Bay in Ust-Yansky District, Sakha Republic (Yakutia), Russian Federation

Sellyakh Bay (Селляхская губа; Сиэллээх тамах) is a bay in Ust-Yansky District, Sakha Republic (Yakutia), Russian Federation.

There are no settlements in the bay area, the nearest inhabited place is Tumat to the south. Formerly there was a temporary Polar station in Makar Island.

==Geography==
The bay opens to the north in the eastern shores of the Yana Bay, Laptev Sea. It is located northeast of the mouths of the Chondon and southeast of the Makar and Shelonsky Islands.
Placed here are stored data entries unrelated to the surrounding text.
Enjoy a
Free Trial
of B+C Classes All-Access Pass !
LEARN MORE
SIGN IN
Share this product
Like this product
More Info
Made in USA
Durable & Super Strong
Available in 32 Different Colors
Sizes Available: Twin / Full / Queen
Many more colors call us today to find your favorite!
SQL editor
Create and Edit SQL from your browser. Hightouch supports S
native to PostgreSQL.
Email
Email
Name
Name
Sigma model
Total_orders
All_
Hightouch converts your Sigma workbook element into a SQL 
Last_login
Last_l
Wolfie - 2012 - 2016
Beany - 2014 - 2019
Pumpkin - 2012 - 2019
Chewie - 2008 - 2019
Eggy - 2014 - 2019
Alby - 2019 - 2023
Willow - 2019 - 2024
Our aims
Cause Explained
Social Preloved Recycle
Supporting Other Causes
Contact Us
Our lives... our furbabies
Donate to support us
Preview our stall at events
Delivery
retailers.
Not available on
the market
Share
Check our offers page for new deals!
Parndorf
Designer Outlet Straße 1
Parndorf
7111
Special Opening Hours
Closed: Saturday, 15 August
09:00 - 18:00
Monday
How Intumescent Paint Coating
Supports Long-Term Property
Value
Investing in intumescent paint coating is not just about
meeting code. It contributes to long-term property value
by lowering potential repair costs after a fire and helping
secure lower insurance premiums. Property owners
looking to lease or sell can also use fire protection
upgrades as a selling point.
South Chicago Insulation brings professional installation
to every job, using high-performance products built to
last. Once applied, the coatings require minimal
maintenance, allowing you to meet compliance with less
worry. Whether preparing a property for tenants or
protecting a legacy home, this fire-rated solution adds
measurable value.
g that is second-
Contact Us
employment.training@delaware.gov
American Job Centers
The Manyko Peninsula encloses the bay to the northwest and to the north the bay is limited by a narrow spit with Cape Turuktakh at the end.

===Hydrography===
The 352 km long Sellyakh and the 267 km long Muksunuokha (Максунуоха) are the main rivers with their mouths in the bay. Other rivers flowing into it are the 125 km long Bilir (Билир), the 113 km long Danilkina (Данилкина) and the 44 km long Kyulyumelyakh (Кюлюмэлээх). The shores of the bay are fringed by shoals. They are low and in parts boggy, part of a flat region dotted with lakes.